Oversimplifying the Bench — Again

Yesterday, Politico purported to cover a “controversy” over Goodwin Liu, a young, brilliant law professor recently appointed by President Obama to the Ninth Circuit. The appointment, of course, is stalled, because to the Republican Party, nothing — not staffing the TSA, or filling the federal bench — could possibly be as important as revitalizing the flagging culture wars.

I say “purported” because, throughout a three page article covering the issue, we learn nothing about the man at the center of it, Goodwin Liu, what his legal philosophy is, and why it’s controversial enough to spawn a legitimate controversy, nor are we linked to resources that we can investigate, to form our own opinions. Instead, we hear simply that Liu has made “incendiary statements on issues such as affirmative action, school busing and constitutional welfare rights.” But any statement on these issues is a fortiori “incendiary.” Especially when framed as such. This is the Politico metareporting style at its finest — assume a story, and report on the fallout, thus depriving the audience of the right to make a choice about whether to care, and whether those who do care ought to, as well.

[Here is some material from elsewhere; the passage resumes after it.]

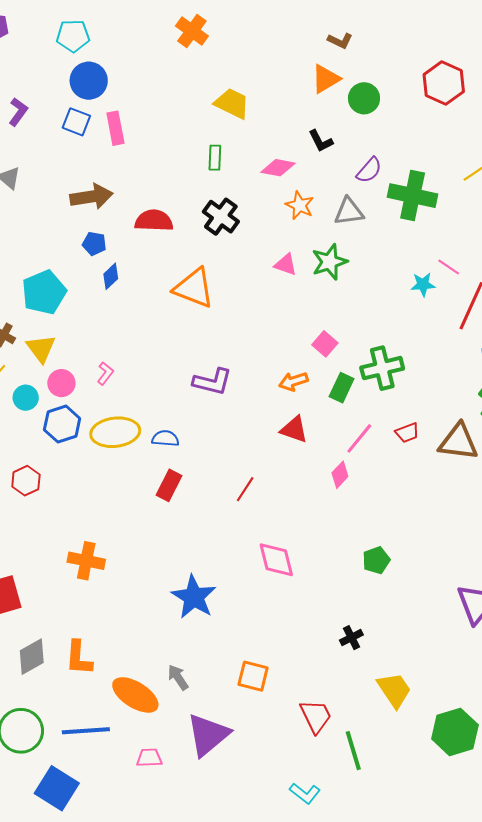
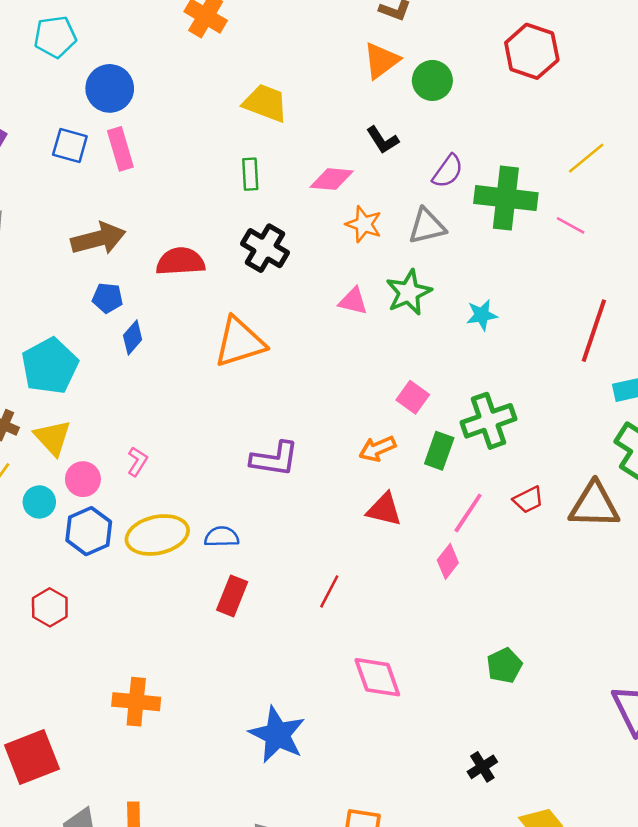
blue circle: (89, 81) -> (110, 88), moved
pink line: (449, 267) -> (571, 225), moved
cyan star: (423, 284) -> (482, 315), moved
orange triangle: (194, 288) -> (240, 342), turned -33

We might forgive this practice elsewhere, but when it comes to the federal bench, it’s an especially grievous dereliction of duty. Judicial issues uniquely lend themselves to mischaracterization. The issue of “welfare rights,” which Liu is apparently accused of defending, presents the paradigmatic case. To nonlawyers, combining the word “welfare” with “rights” triggers concerns about the overextension of the welfare state, and suggests a failure to incentivize productive behavior (layman’s terms: “GET A JOB!”). To even a first-year law student, though, the question is more complicated, presenting a valid and vital field of research. Legally, the question of “welfare rights” is never whether or how to imply entitlements: it’s how, and when, an extant entitlement can be extinguished. This isn’t a political question; it’s a constitutional one, and there’s no real argument that it’s not. Basic procedural due process requires some form of notice and review before any vested right can be revoked. See Mathews v. Eldridge, 424 U.S. 319 (1976).

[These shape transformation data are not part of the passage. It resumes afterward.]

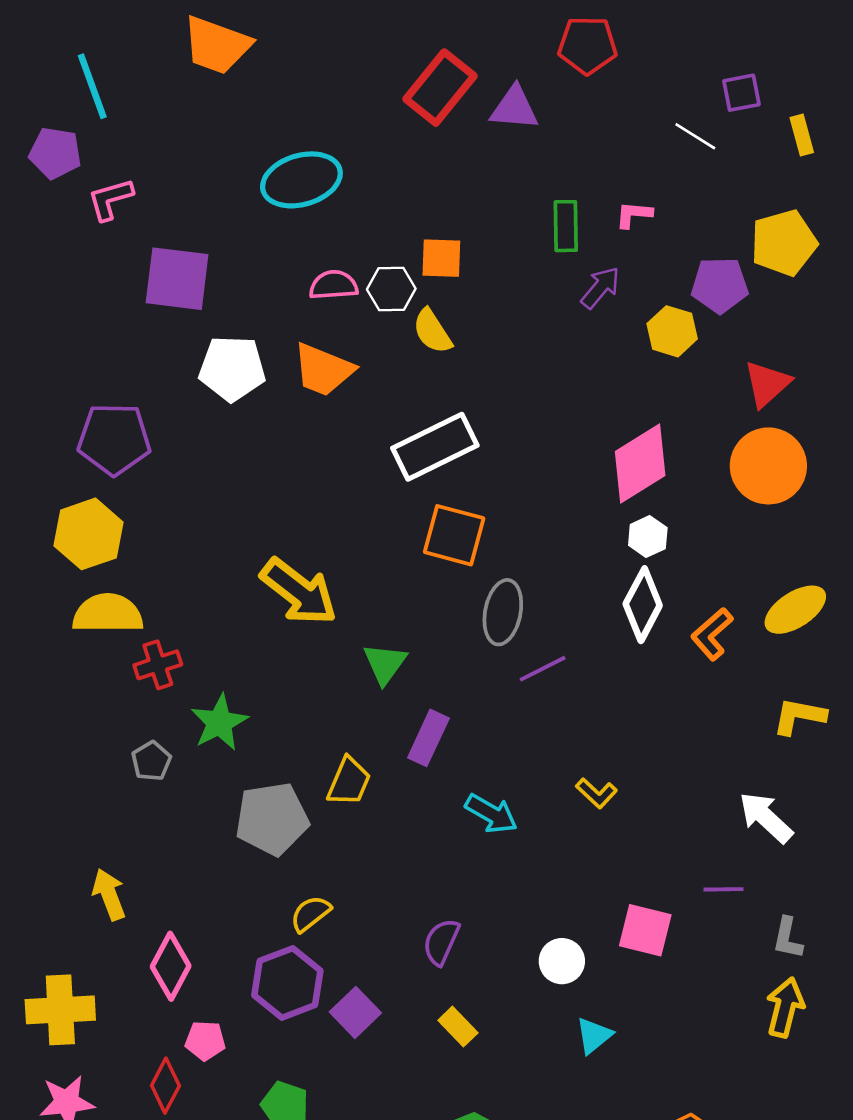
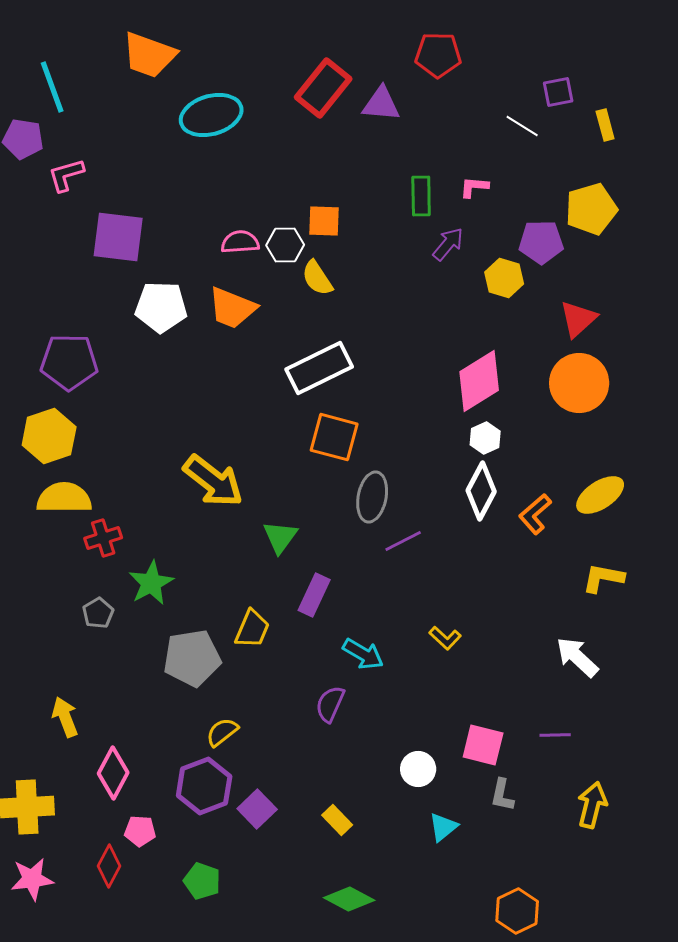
cyan ellipse: (301, 180) -> (211, 115), moved
purple line: (723, 889) -> (555, 735), moved
gray L-shape: (788, 938) -> (502, 795), moved
purple semicircle: (441, 942) -> (330, 704), moved

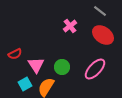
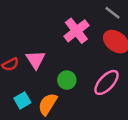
pink cross: (70, 26) -> (76, 31), size x1.5
pink triangle: (36, 65) -> (36, 60), moved

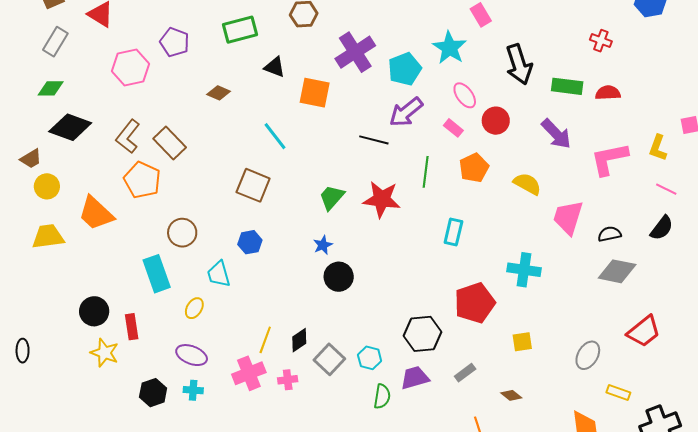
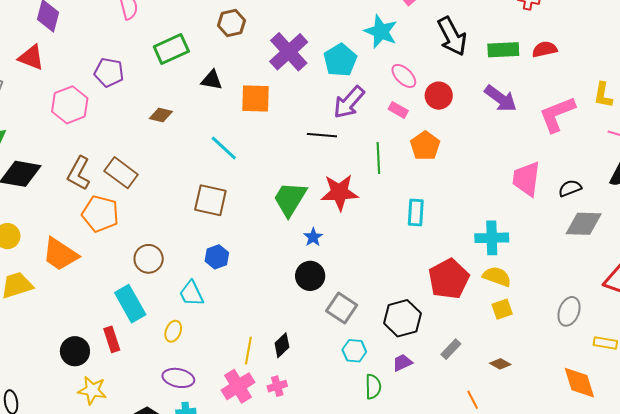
yellow semicircle: (527, 184) -> (497, 277), moved
green trapezoid: (332, 197) -> (290, 199), size x1.4
blue star: (323, 245) -> (313, 237), moved
red rectangle: (132, 327) -> (112, 339), moved
gray square: (329, 359) -> (342, 308), moved
purple trapezoid: (415, 378) -> (402, 363), size x0.7

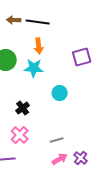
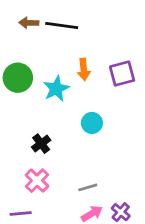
orange arrow: (39, 46) -> (84, 69), moved
cyan star: (34, 68) -> (56, 89), turned -30

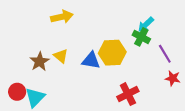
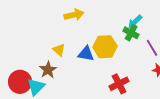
yellow arrow: (62, 17) -> (74, 15), moved
brown star: (39, 62) -> (48, 70), moved
red circle: (17, 92) -> (20, 82), size x1.5

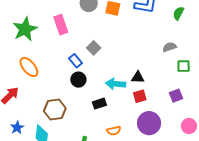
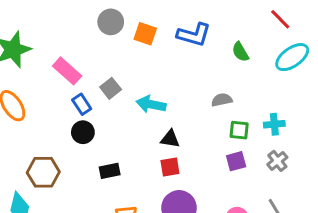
green semicircle: (178, 13) -> (240, 52), turned -64
pink rectangle: (61, 25) -> (67, 71), moved, turned -36
cyan arrow: (116, 84) -> (151, 104), moved
purple square: (176, 96) -> (236, 161), moved

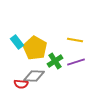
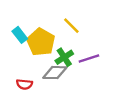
yellow line: (75, 40) -> (71, 26), moved, turned 35
gray diamond: (34, 76) -> (55, 73), moved

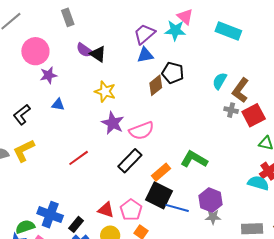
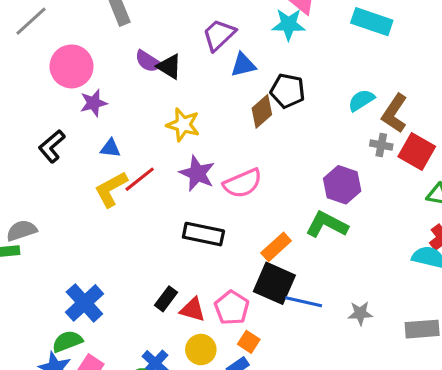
purple trapezoid: (144, 34) -> (219, 35), moved
cyan semicircle: (220, 81) -> (361, 100), turned 30
black L-shape: (22, 115) -> (52, 146), moved
red square: (254, 115) -> (417, 152), turned -30
yellow L-shape: (24, 151) -> (111, 189), moved
red line: (79, 158) -> (140, 179), moved
black rectangle: (130, 161) -> (203, 234), moved, turned 60
purple hexagon: (211, 200) -> (342, 185), moved
blue cross: (50, 215) -> (84, 303), moved, turned 30
black rectangle: (76, 224) -> (166, 299), moved

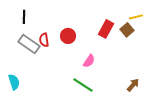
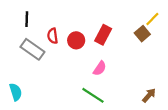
yellow line: (136, 17) -> (152, 19), turned -32
red rectangle: (106, 29) -> (103, 35), moved
red semicircle: (44, 40) -> (53, 36), moved

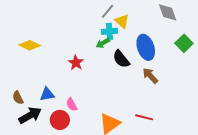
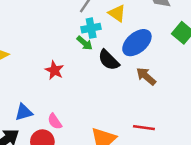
yellow triangle: (122, 21) -> (117, 13), moved
green arrow: (103, 43) -> (85, 43), turned -104
blue ellipse: (146, 47) -> (137, 43), turned 75

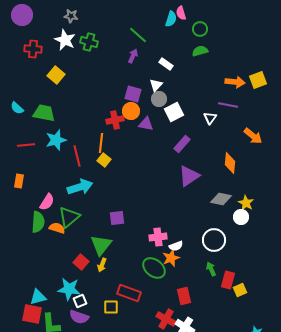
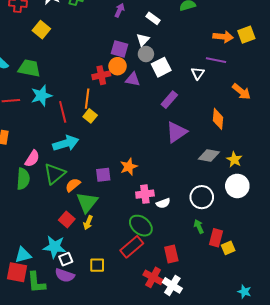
white circle: (241, 217) -> (237, 186), moved, size x1.5
orange semicircle: (57, 228) -> (73, 185), moved, turned -56
orange star: (171, 258) -> (129, 167), moved
red rectangle: (129, 293) -> (132, 247), moved, turned -60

Politico surely has a staff of lawyers. At least, they must, to sue all the small-time bloggers who use names that sound like theirs. So they’re able to look in to exactly what Liu has written, and tell their audience whether this a real controversy, or a made up one. They just don’t care to do so, because that’s not the point of their publication, and in fact, it’s not the point of any right-wing attacks on prominent jurists. Responsible inquiry is the enemy of the knee-jerk reaction upon which the Republican Party now relies.